Work item
Extract, from the records beneath this instruction, each line that contains the word "Haïti".

Data extracted from a collection

━━━━━━━━━━━━━━━━━━━━━━━━━━━━━━

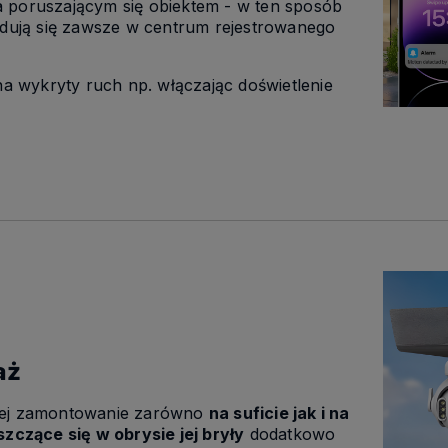
 poruszającym się obiektem - w ten sposób
jdują się zawsze w centrum rejestrowanego
wykryty ruch np. włączając doświetlenie
aż
jej zamontowanie zarówno
na suficie jak i na
szczące się w obrysie jej bryły
dodatkowo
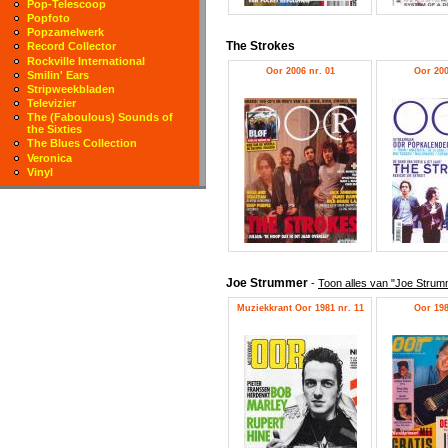
Pop-Telescoop
Popfoto
Popzamelwerk
The Strokes
Record Collector
Rockville International
Oor 2006 nr. 01
Oor 200
Smilin' Ears
Stripweekbladen
Televizier
The (Faboulous) Sounds of
the Sixties
The Blues Collection
Veronica
Vinyl
Joe Strummer
-
Toon alles van "Joe Strum
Muziekkrant Oor 1981 nr. 11
Oor 198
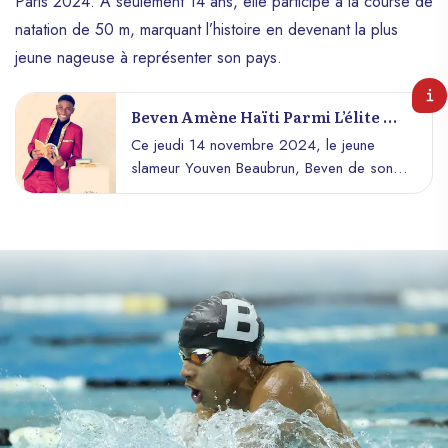
Paris 2024. À seulement 14 ans, elle participe à la course de
natation de 50 m, marquant l’histoire en devenant la plus
jeune nageuse à représenter son pays.
Beven Amène Haïti Parmi L’élite Du
Slam Mondial
Ce jeudi 14 novembre 2024, le jeune
slameur Youven Beaubrun, Beven de son
nom de scène, a qualifié Haïti, pour la
toute première fois de son histoire, pour la
finale de la Coupe du Monde de Slam.
Cette compétition, qui réunit les meilleurs
slameurs de la planète, s’est deroulée en
terre africaine, plus précisément au Togo.
Dans un pays tenu à la gorge, un pays qui
s’éteint de bout en bout, sous le
dangereux exploit d’une certaine part
armée de sa jeunesse, la performance
extraordinaire de Beven dans cette
compétition résonne avec l’écho de tout un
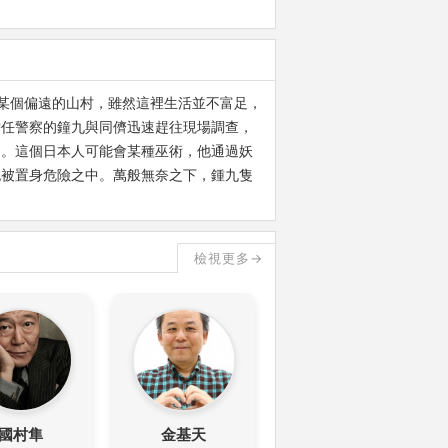
。在韓國某個偏遠的山村，雖然這裡生活並不富足，
擔任警察的鐘九與同儕迅速趕往現場調查，
疑。這個日本人可能會某種巫術，他通過妖
也被置身危險之中。萬般無奈之下，鍾九隻
檢視更多→
國村隼
金基天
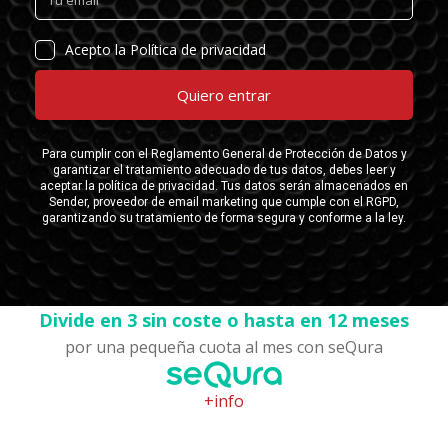
Divide en 3 sin coste o hasta en 12 meses
por una pequeña cuota al mes con seQura
+info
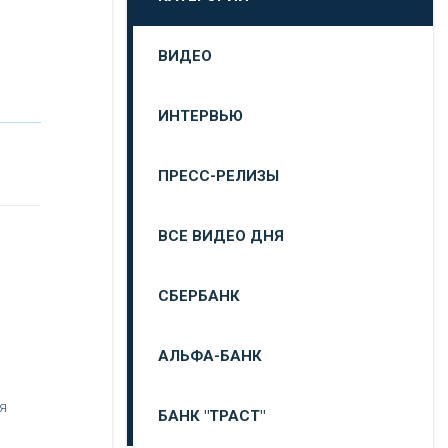
ВИДЕО
ИНТЕРВЬЮ
ПРЕСС-РЕЛИЗЫ
ВСЕ ВИДЕО ДНЯ
СБЕРБАНК
АЛЬФА-БАНК
я
БАНК "ТРАСТ"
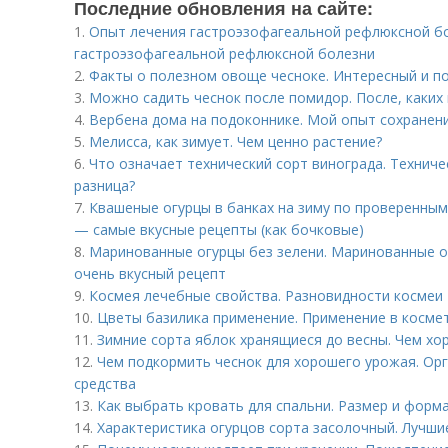
Последние обновления на сайте:
1.
Опыт лечения гастроэзофагеальной рефлюксной бо
гастроэзофагеальной рефлюксной болезни
2.
Факты о полезном овоще чесноке. Интересный и п
3.
Можно садить чеснок после помидор. После, каких
4.
Вербена дома на подоконнике. Мой опыт сохранени
5.
Мелисса, как зимует. Чем ценно растение?
6.
Что означает технический сорт винограда. Техниче
разница?
7.
Квашеные огурцы в банках на зиму по проверенным
— самые вкусные рецепты (как бочковые)
8.
Маринованные огурцы без зелени. Маринованные о
очень вкусный рецепт
9.
Космея лечебные свойства. Разновидности космеи
10.
Цветы базилика применение. Применение в косме
11.
Зимние сорта яблок хранящиеся до весны. Чем хо
12.
Чем подкормить чеснок для хорошего урожая. Ор
средства
13.
Как выбрать кровать для спальни. Размер и форм
14.
Характеристика огурцов сорта засолочный. Лучши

━━━━━━━━━━━━━━━━━━━━━━━━━━━━━━

Output below
Beven Amène Haïti Parmi L’élite Du
nom de scène, a qualifié Haïti, pour la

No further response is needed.